▶ AIM OF THE TASK: Search the records for the string "status", then copy each line that has it.

▶ DATASET EXCERPTS:
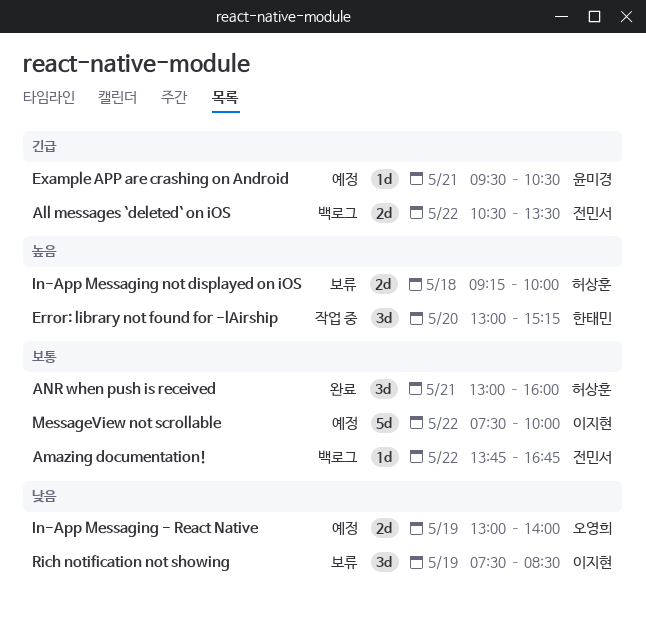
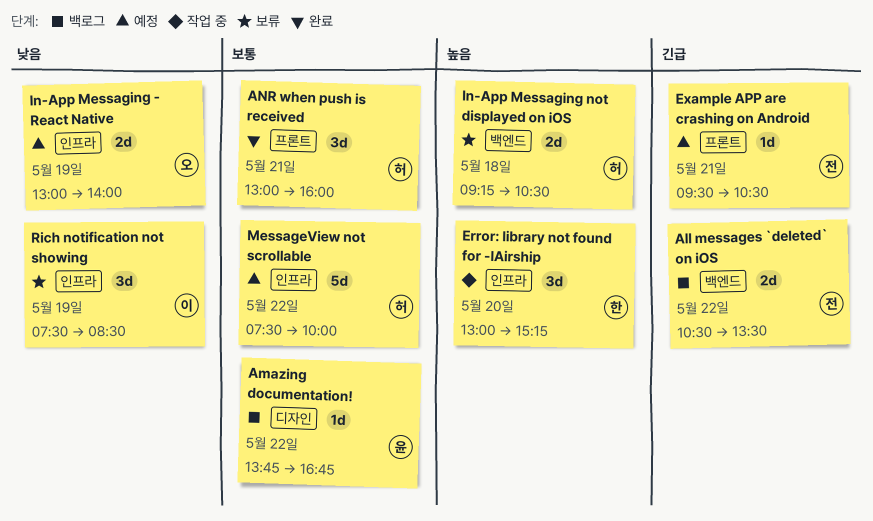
Amazing documentation!, owner: 전민서 -> 윤미경
Example APP are crashing on Android, owner: 윤미경 -> 전민서
In-App Messaging not displayed on iOS, ends: 10:00 -> 10:30
MessageView not scrollable, owner: 이지현 -> 허상훈

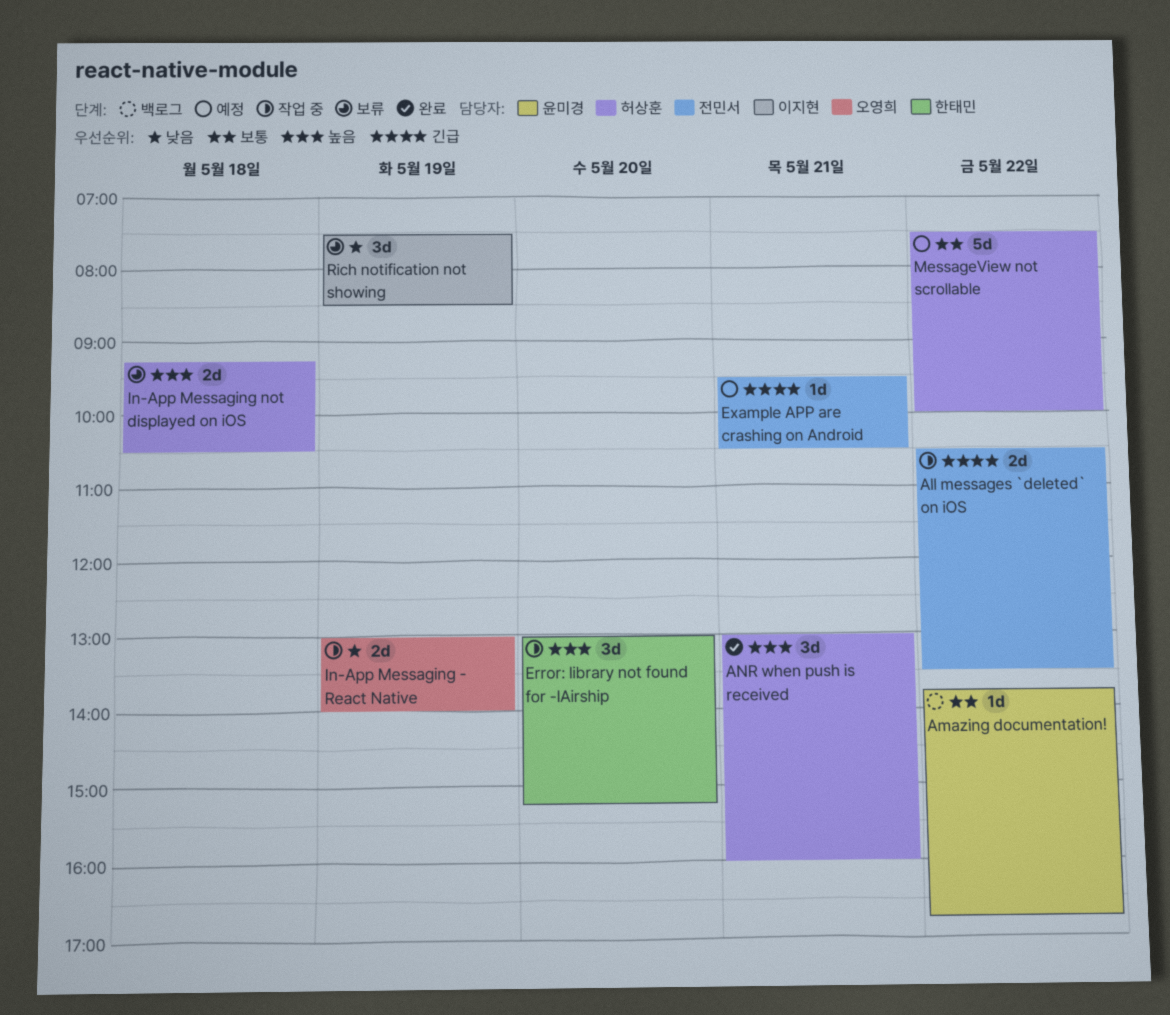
All messages `deleted` on iOS, status: 백로그 -> 작업 중
ANR when push is received, priority: 보통 -> 높음
In-App Messaging - React Native, status: 예정 -> 작업 중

▶ ANSWER BOX:
All messages `deleted` on iOS, status: 백로그 -> 작업 중
In-App Messaging - React Native, status: 예정 -> 작업 중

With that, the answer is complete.